*Data for this task:*

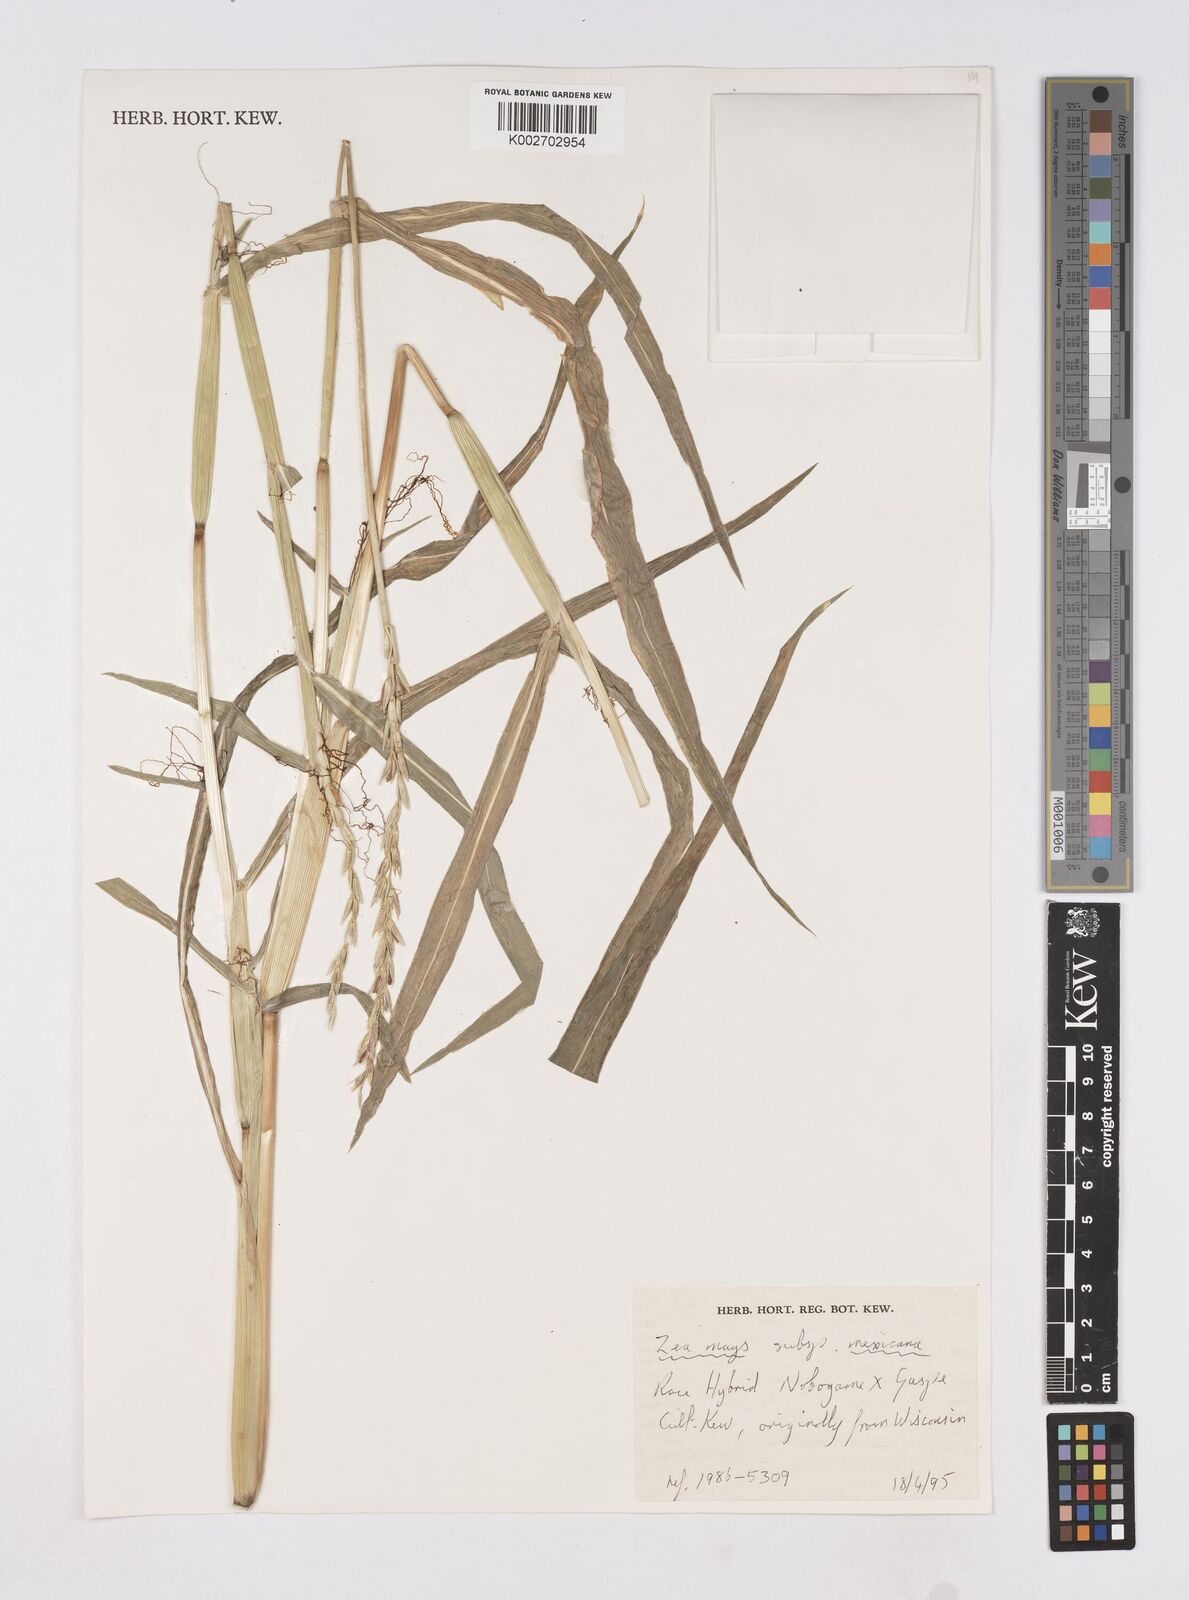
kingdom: Plantae
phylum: Tracheophyta
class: Liliopsida
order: Poales
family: Poaceae
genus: Zea
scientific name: Zea mexicana
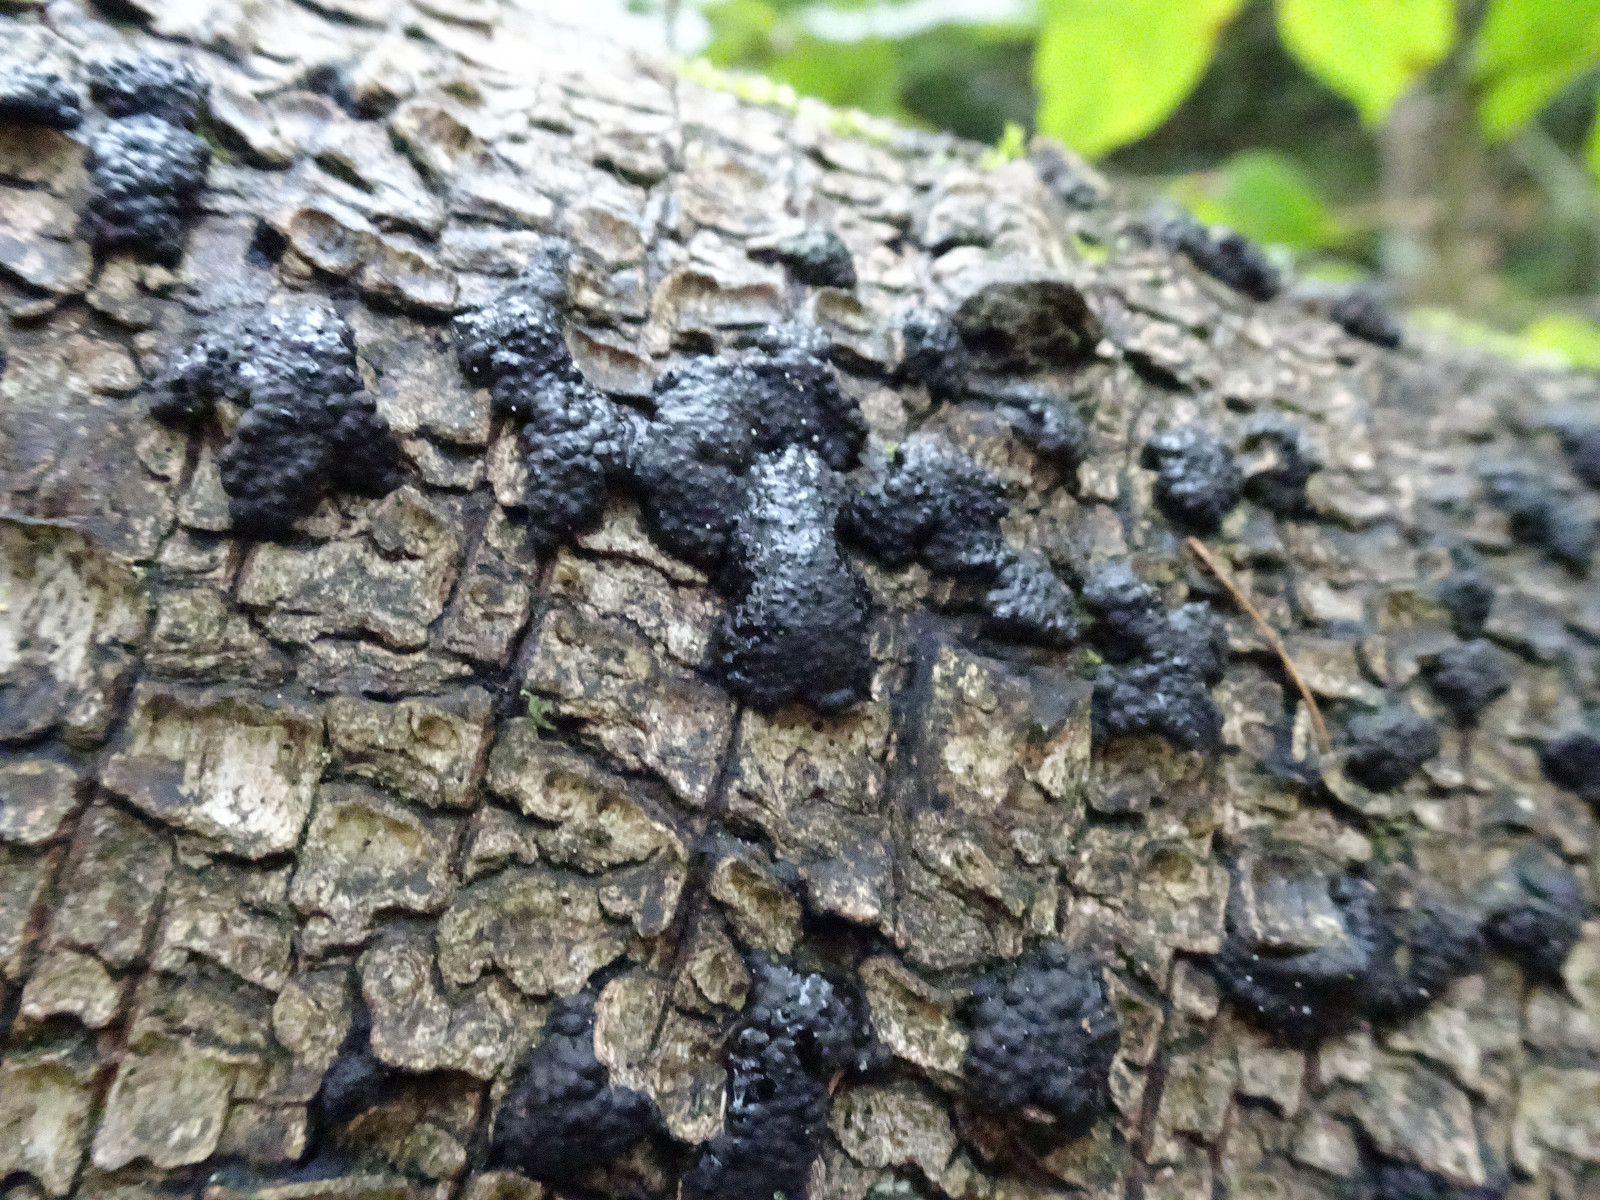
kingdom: Fungi
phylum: Ascomycota
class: Sordariomycetes
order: Xylariales
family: Hypoxylaceae
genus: Jackrogersella
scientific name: Jackrogersella
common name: kulbær
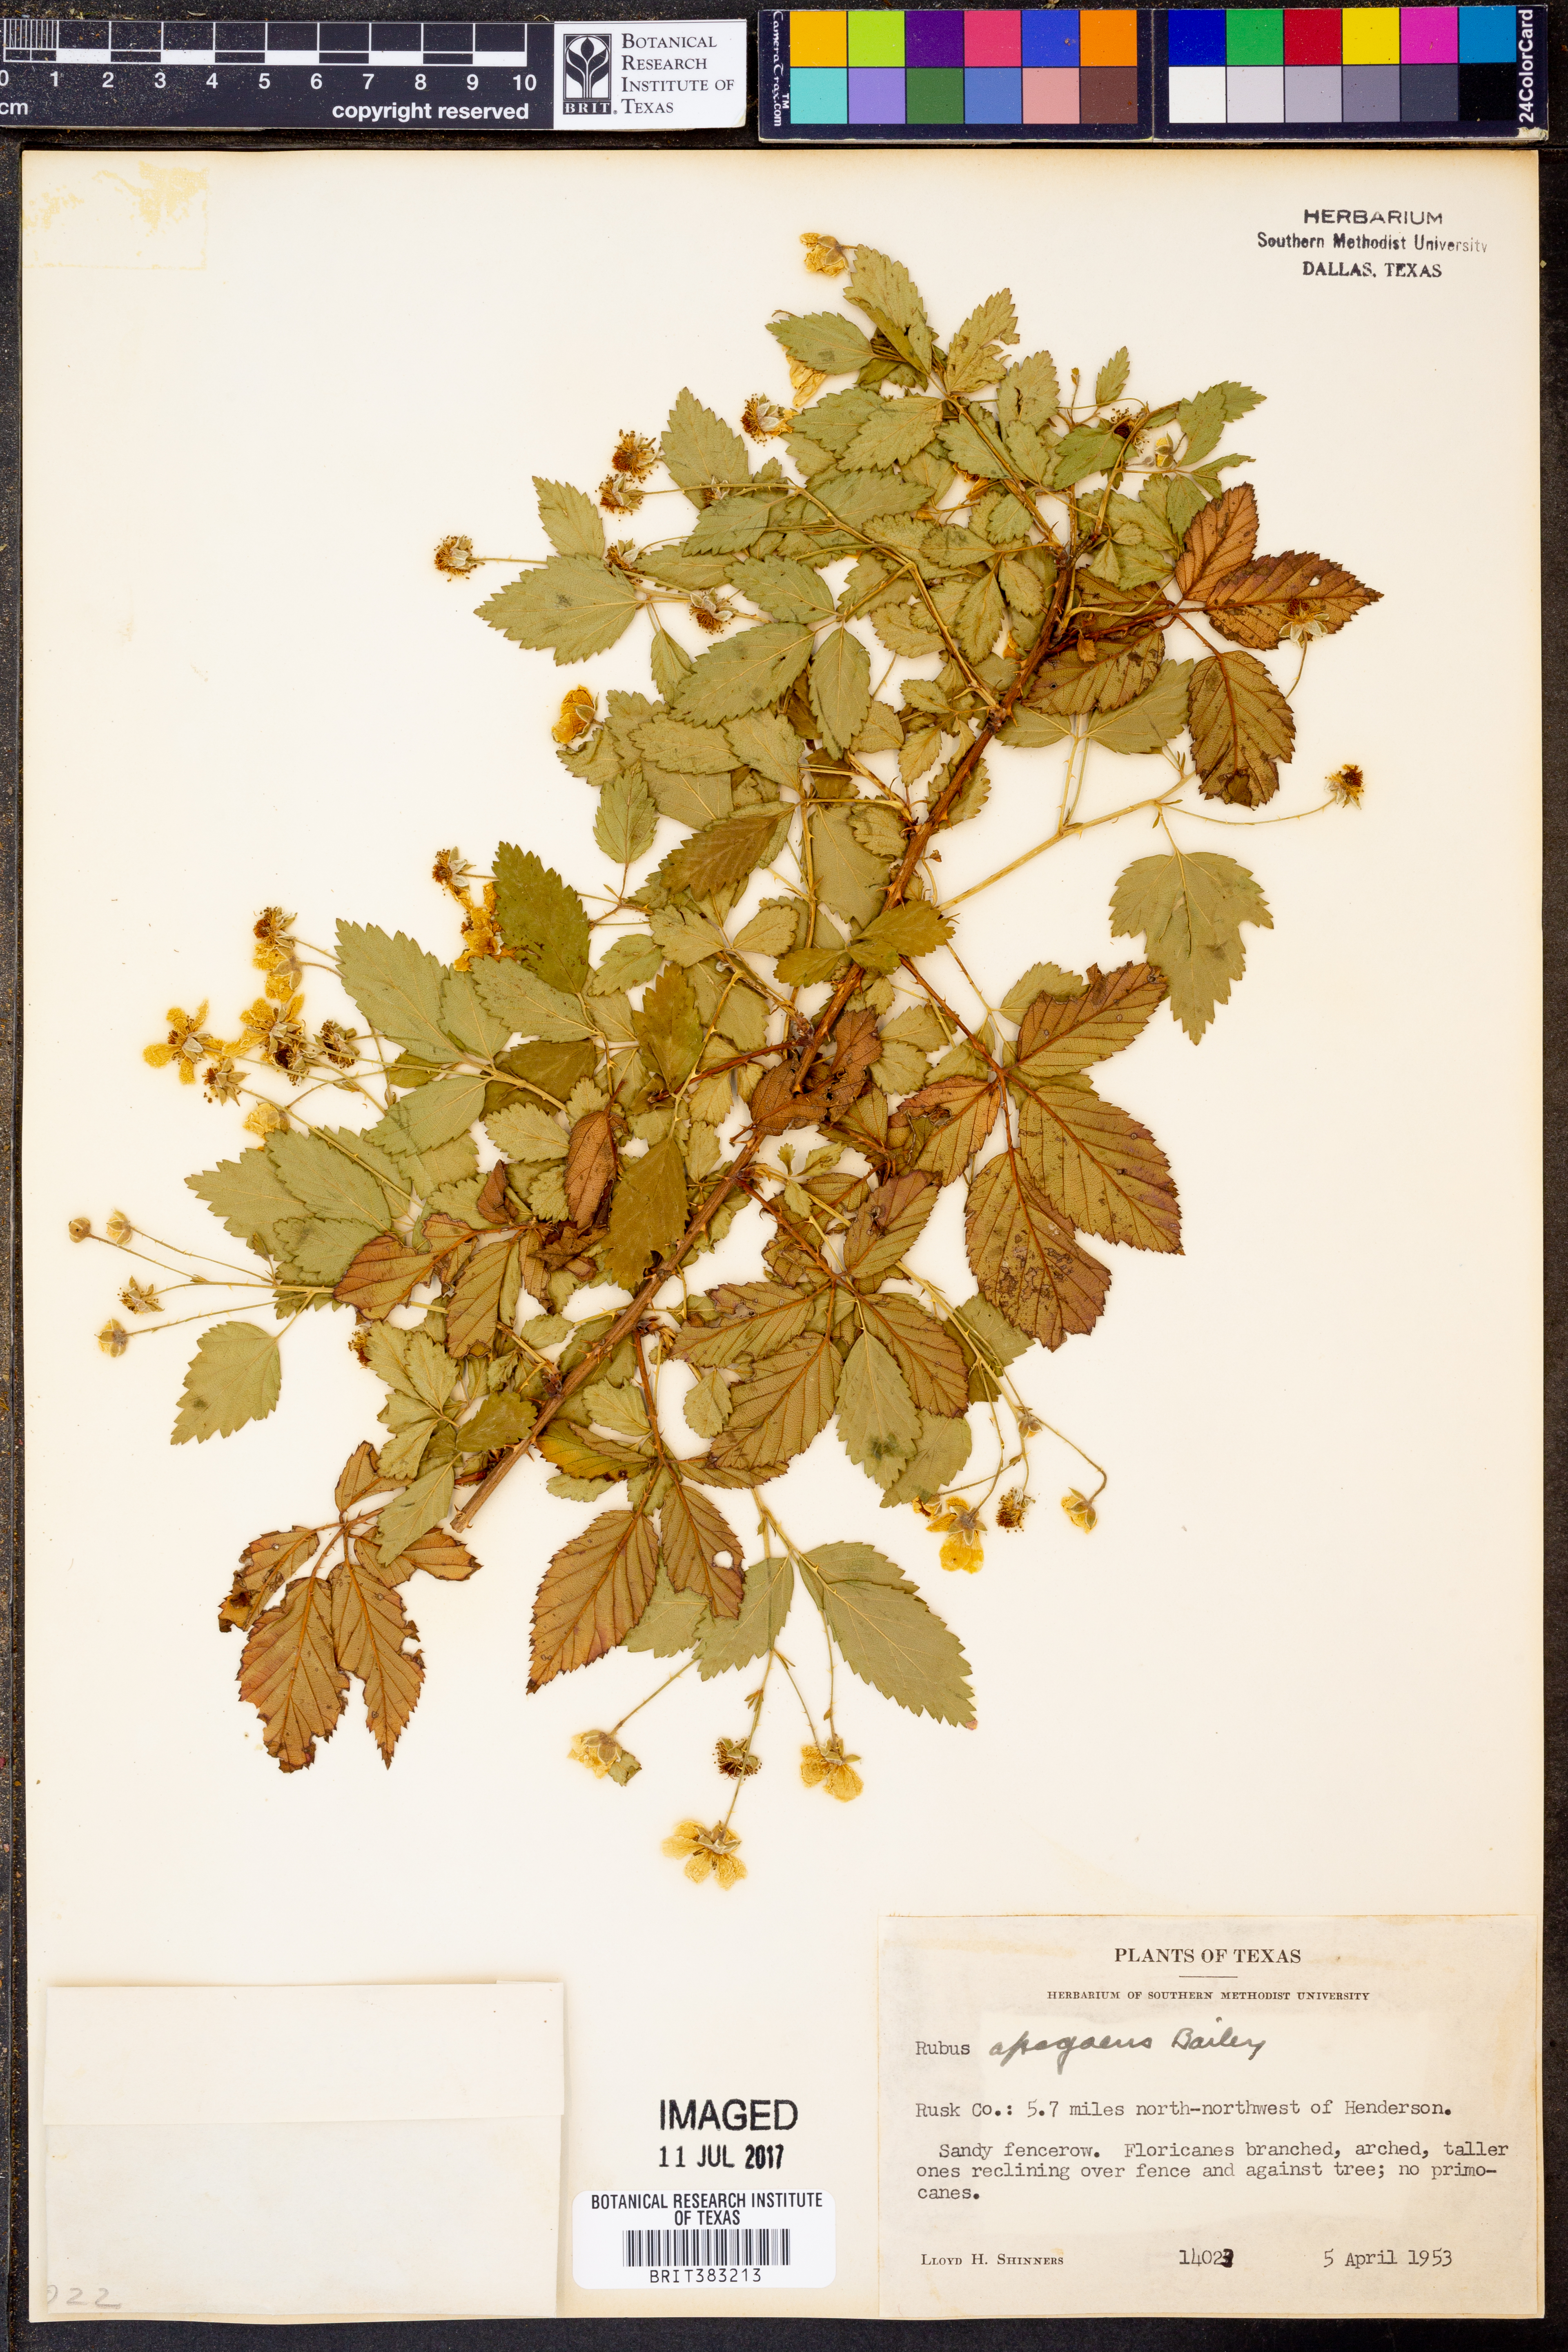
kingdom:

*Task objective:* Write out the items word for word, starting at the line "class: Sordariomycetes" and ending at the last line of the items, both included. Leave the pictures out.

*Reply to the task:*
class: Sordariomycetes
order: Xylariales
family: Hypoxylaceae
genus: Jackrogersella
scientific name: Jackrogersella
common name: kulbær
kingdom:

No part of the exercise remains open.